SEPASANG SANDAL

Imroatul Mughafadoh
Chapter #13

12. Birthday Fried Rice

“Semua perlu intro. Tidak bisa langsung naik reff.”

//==//

Hari terakhir liburan pesantren membuatku gelisah. Pasalnya Kang Farhan belum memberi kepastian tentang kabar perjodohannya. Meskipun Kang Farhan berkali-kali meyakinkan, tetap saja aku masih belum tenang. Terlalu banyak kemungkinan yang akan terjadi. Meski kadang berada dalam ketidakpastian membuatku menyimpan sebuah harapan.

Saat kegiatan pesantren mulai aktif, aku tidak akan bisa menanyakan langsung bagaimana keputusan final kabar perjodohan Kang Farhan. Padahal keputusan itu sangat penting karena menentukan kelangsungan hubunganku dengannya. Semoga semuanya segera jelas dan tidak mengecewakan.

Mbak Ami sedang meringkuk di atas tempat tidur. Demamnya semalam baru saja turun. Setelah meminum obat, dia kembali tidur. Aku sedang berada di serambi asrama. Menyuapi Hulya yang berada di atas kereta bayi.

“Buka mulutnya.”

Aku menyuapi bubur ke mulut Hulya. Dengan lahap dia menerima suapanku. Semangkuk kecil bubur telah habis, kini giliran minum air putih.

“Mbak Roya!”

Dalem,” jawabku pelan. Aku menoleh ke samping, mendapati Rifa sudah duduk di sampingku.

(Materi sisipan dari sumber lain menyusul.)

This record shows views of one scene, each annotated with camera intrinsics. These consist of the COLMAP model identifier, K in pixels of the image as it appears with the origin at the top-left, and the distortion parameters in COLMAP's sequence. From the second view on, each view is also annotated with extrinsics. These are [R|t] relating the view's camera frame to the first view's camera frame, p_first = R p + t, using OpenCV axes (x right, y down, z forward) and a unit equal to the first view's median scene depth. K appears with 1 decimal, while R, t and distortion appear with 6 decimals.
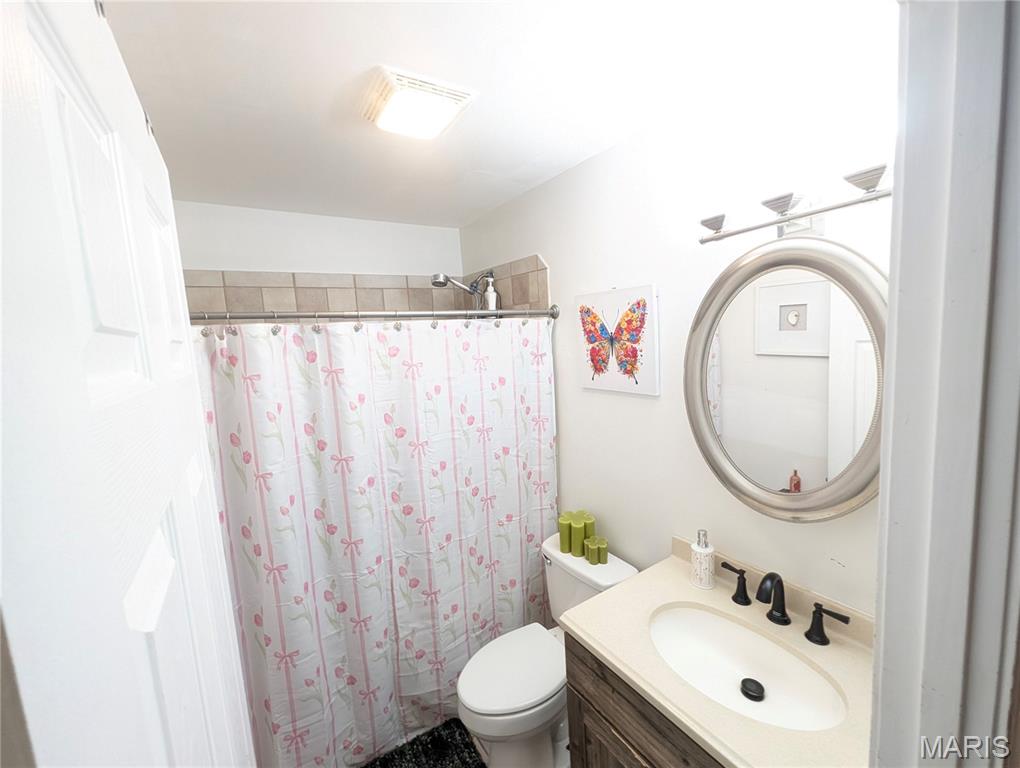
lens RADIAL K [[419.1, 0, 513.5], [0, 419.1, 384.3], [0, 0, 1]] dist [-0.000880, -0.000111]
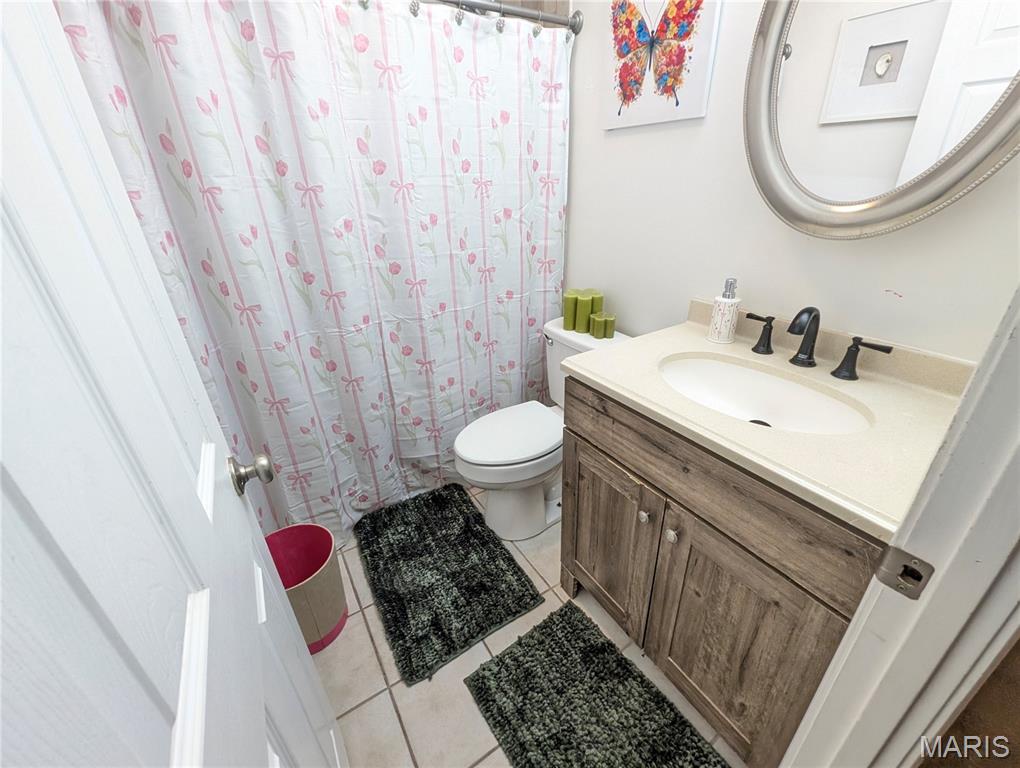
lens RADIAL K [[419.1, 0, 513.5], [0, 419.1, 384.3], [0, 0, 1]] dist [-0.000880, -0.000111]
pose [[0.999534, 0.030482, -0.001558, 0.006771], [-0.028244, 0.943077, 0.331372, 0.232666], [0.011570, -0.331174, 0.943499, 0.087736]]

Momong ya, Mbak?” tanyanya sabil memandang Hulya yang tersenyum sendiri.

Aku mengangguk. “Iya, kamu nggak setoran?” tanyaku saat melihatnya berada di sini padahal ini waktunya setoran hafalan.

“Nggak, Mbak. Umi sedang sakit, jadi libur,” jawabnya riang. Aku menyipit memandang ekspresinya.

“Kok seneng?”

Rifa memasang senyum salah tingkah. “Kan libur, Mbak.”

Aku menggeleng dramatis. “Mbak kira kamu seneng Umi sakit,” jawabku jujur. Rifa langsung menggeleng cepat. Mungkin tidak terima dengan tuduhanku.

“Ya nggak lah, Mbak. Aku nggak gitu lah. Biar kadang males ngaji, Umi tetap terbaik buat aku. Beliau sudah seperti ibuku, Mbak. Beneran,” ucapnya meyakinkan. Aku tersenyum, sambil mengelus lengan Hulya.

Aku tertawa melihat wajahnya yang langsung berubah masam. Semua santri disini memang menganggap Umi dan Abi sebagai orang tua sendiri. Rasa patuh kami kepada mereka melebihi kepada kedua orang tua kami.

“Bagus lah kalau gitu. Dulu surga kita berada di tangan keridhoan orang tua. Setelah menjadi santri, surga kita berada di tangan keridhoan Guru. Setelah menikah, surga kita berada di keridhoan suami. Sebelum sampai step 3, kita harus bisa menyelesaikan step 2. Meraih keridhoan guru, yakni Abi dan Umi.”

Rifa menganggukkan kepala. Setelahnya dia menciumi wajah Hulya yang tersenyum saat ada yang mendekatinya. Hulya memang suka keramaian. Dia akan diam saja saat tidak melihat seorangpun di sekelilingnya, bahkan kadang langsung menangis. Membuatku harus selalu bersuara saat berada di dekatnya.

Ting! Tong!

Bel berbunyi, aku membawa Hulya kembali ke ndalem. Melewati depan asrama yang terdapat beberapa santri yang sedang nderes. Saat sampai di dapur, Ning Nadia sudah menunggu di depan meja makan.

“Adek!” panggil Ning Nadia. Dia mengambil Hulya dari kereta bayi, membawanya ke dalam pelukannya. “Makasih. Roy,” tuturnya dengan wajah sumringah.

Aku mengangguk. “Nggih, Ning. Saya permisi,” pamitku sambil mundur beberapa langkah.

“Kamu bisa bikin kue?” tanya Ning Nadia masih dalam posisi menggendong Hulya.